Just like calculators are used when teaching higher math at the secondary level so basic arithmetic does not slow the process of learning math skills, AI will be used in teaching too. What we are doing is confusing techniques that have not been developed yet with not being able to acquire skills. I wrack and challenge my brain every day solving these problems. As millions of other software engineers do as well, the patterns will emerge and later become the skills taught in schools.
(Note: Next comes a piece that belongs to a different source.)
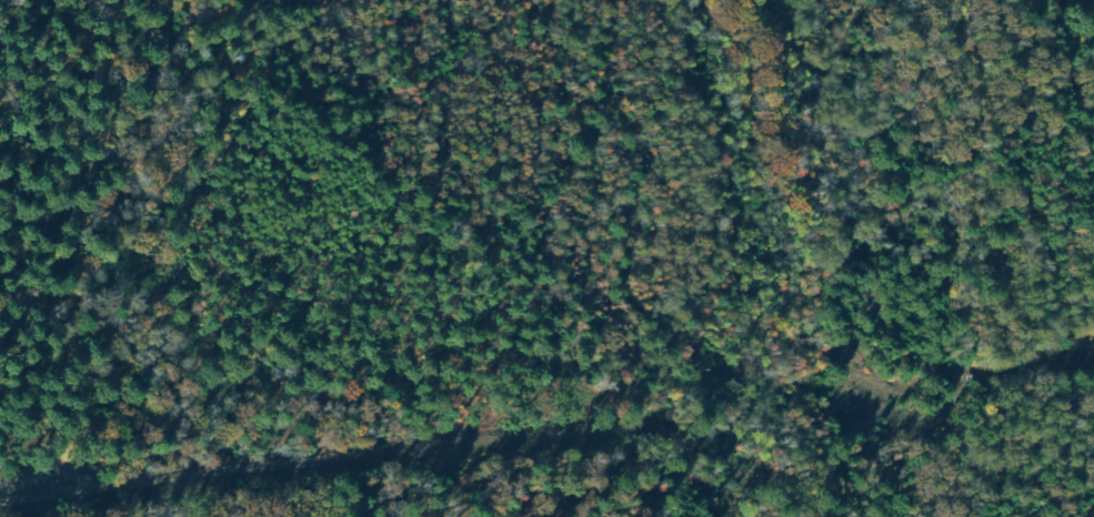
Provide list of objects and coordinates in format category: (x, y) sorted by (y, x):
road: (435, 392)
> The greatest feeling in the world is pounding your head against a problem for a couple of days and waking up the next morning with the solution sketched out in your mind.
And then you find out someone else had already solved it. So might as well use the Google 2.0 aka ChatGPT.
Well, this is exactly the problem. This tactic works until you get to a problem that nobody has solved before, even if it's just a relatively minor one that no one has solved because no one has tried to because it's so specific. If you haven't built up the skills and knowledge to solve problems, then you're stuck.
But to understand the solution from someone else, you would have to apply your mind to understand the problem yourself. Transferring the hard work of thinking to GPT will rob you of the attention you will need to understand the subject matter fully. You will be missing insights that would be applicable to your problem. This is the biggest danger of brain rot.